Everything posted by karamike
I've downgraded to a system with kernel 4.19.63 as mentioned in the posting by Mangix above. Since then the systems runs without freezes (already for a few weeks). Two things should be noted: - The "blinkenlights" - i.e. the hard drive access LEDs - do work again. They didn't work at 5.8.16. - The CPU load of the netatalk filesystem daemon is now significantly lower. This would be consistent with the remark from gprovost that my error message from the earlier system points to a system overload. I do not know if the now lower load is due to the older kernel or due to the older version of netatalk running now.

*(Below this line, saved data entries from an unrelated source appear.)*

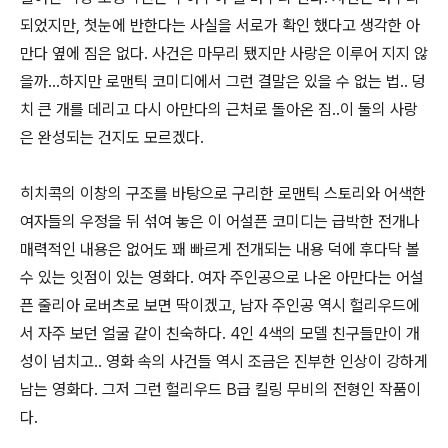
되었지만, 첫눈에 반한다는 사실을 서로가 확인 했다고 생각한 아
만다 옆에 짐은 없다. 사건은 마무리 됐지만 사랑은 이루어 지지 않
을까...하지만 로맨틱 코미디에서 그런 결말은 있을 수 없는 법.. 덩
치 큰 개를 데리고 다시 아만다의 근처로 돌아온 짐..이 둘의 사랑
은 완성되는 건지도 모르겠다.
히치콕의 이창의 구조를 바탕으로 구리한 로맨틱 스토리와 어색한
여자들의 우정을 뒤 섞여 놓은 이 어설픈 코미디는 급박한 전개나
매력적인 내용은 없어도 꽤 빠르게 전개되는 내용 덕에 후다닥 볼
수 있는 잇점이 있는 영화다. 여자 주인공으로 나온 아만다는 어설
픈 줄리아 로버츠로 보면 딱이겠고, 남자 주인공 역시 헐리우드에
서 자주 보던 얼굴 같이 친숙하다. 4인 4색의 모델 친구들만이 개
성이 넘치고.. 영화 속의 사건들 역시 조금은 진부한 인상이 강하게
남는 영화다. 그저 그런 헐리우드 B급 킬링 무비의 전형인 작품이
다.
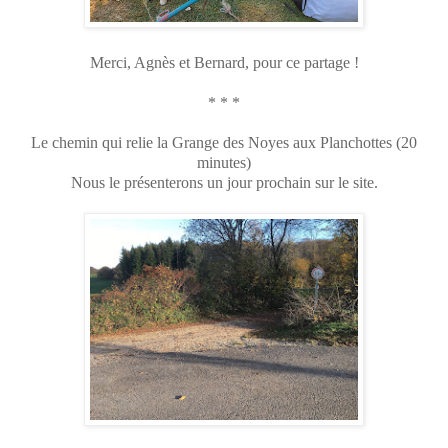
Merci, Agnès et Bernard, pour ce partage !
* * *
Le chemin qui relie la Grange des Noyes aux Planchottes (20
minutes)
Nous le présenterons un jour prochain sur le site.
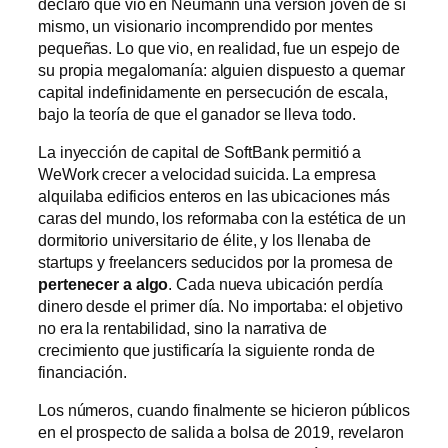
declaró que vio en Neumann una versión joven de sí
mismo, un visionario incomprendido por mentes
pequeñas. Lo que vio, en realidad, fue un espejo de
su propia megalomanía: alguien dispuesto a quemar
capital indefinidamente en persecución de escala,
bajo la teoría de que el ganador se lleva todo.
La inyección de capital de SoftBank permitió a
WeWork crecer a velocidad suicida. La empresa
alquilaba edificios enteros en las ubicaciones más
caras del mundo, los reformaba con la estética de un
dormitorio universitario de élite, y los llenaba de
startups y freelancers seducidos por la promesa de
pertenecer a algo
. Cada nueva ubicación perdía
dinero desde el primer día. No importaba: el objetivo
no era la rentabilidad, sino la narrativa de
crecimiento que justificaría la siguiente ronda de
financiación.
Los números, cuando finalmente se hicieron públicos
en el prospecto de salida a bolsa de 2019, revelaron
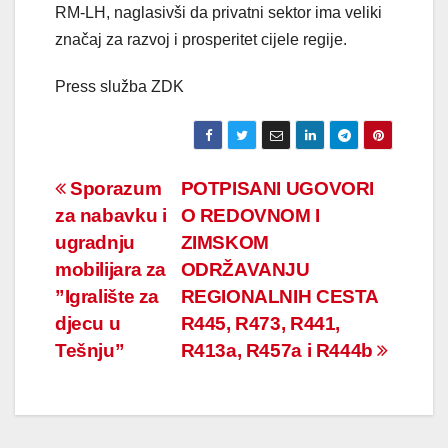
RM-LH, naglasivši da privatni sektor ima veliki
značaj za razvoj i prosperitet cijele regije.
Press služba ZDK
Navigacija
Sporazum
POTPISANI UGOVORI
za nabavku i
O REDOVNOM I
članaka
ugradnju
ZIMSKOM
mobilijara za
ODRŽAVANJU
”Igralište za
REGIONALNIH CESTA
djecu u
R445, R473, R441,
Tešnju”
R413a, R457a i R444b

@gprovost The files are being shared via netatalk to a Mac. That worked fine until now. The number of files within a single folder is quite large (up to 13,000 files). The hard drive is formatted with ext4 using the DIR_INDEX option to speed up the file access. The problem first appeared after switching from one of the four drives from 2 TB to 4 TB. I've copied the files from A to B, so the number of files did not change. But I had to reindex all files within a picture processing software on the Mac (creating thumbs, determine picture properties, etc.). I've installed the software watchdog, as mentioned above, but that did not help either. If the system freezes a software watchdog does not have any chance to intervene. After reading about PSU issues here, I disconnected one drive (data + supply voltage) and started the box with only 3 drives. After 10 hours or so of indexing the system did freeze again. I wrote a simple shell script to display temperature and processor load every second. When the system froze the temperature was around 50 °C and the process load slightly above 1. I also noticed that the "blinking lights" (HD access, SMD LEDs) are all off - even when the box seems to work normally. Is this an indication of something? Thanks
I don't want this to be a me-too-post - but why else would I be here... I have an old Helios4 with the original PSU, Armbian 20.08.17 Bionic, Linux 5.8.16-mvebu, running in JBOD mode. I've also recently start to experience random freezes while continuously accessing a single drive (picture indexing). At some point the Ethernet connection is lost, no files, no ssh, no pings. Under this conditions I've connected a laptop to the serial output of the Helios4. It doesn't react to any input but displays the following messages: [30482.836176] rcu: INFO: rcu_sched detected stalls on CPUs/tasks: [30482.842115] rcu: 1-...!: (0 ticks this GP) idle=87e/1/0x40000002 softirq=7995606/7995606 fqs=1 [30492.851735] rcu: rcu_sched kthread starved for 131290 jiffies! g13530313 f0x2 RCU_GP_WAIT_FQS(5) ->state=0x0 ->cpu=0 [30492.862281] rcu: Unless rcu_sched kthread gets sufficient CPU time, OOM is now expected behavior. [30492.871261] rcu: RCU grace-period kthread stack dump: [30545.855768] rcu: INFO: rcu_sched detected stalls on CPUs/tasks: [30545.861707] rcu: 1-...!: (0 ticks this GP) idle=87e/1/0x40000002 softirq=7995606/7995606 fqs=1 Does this hint to the kernel problem mentioned above?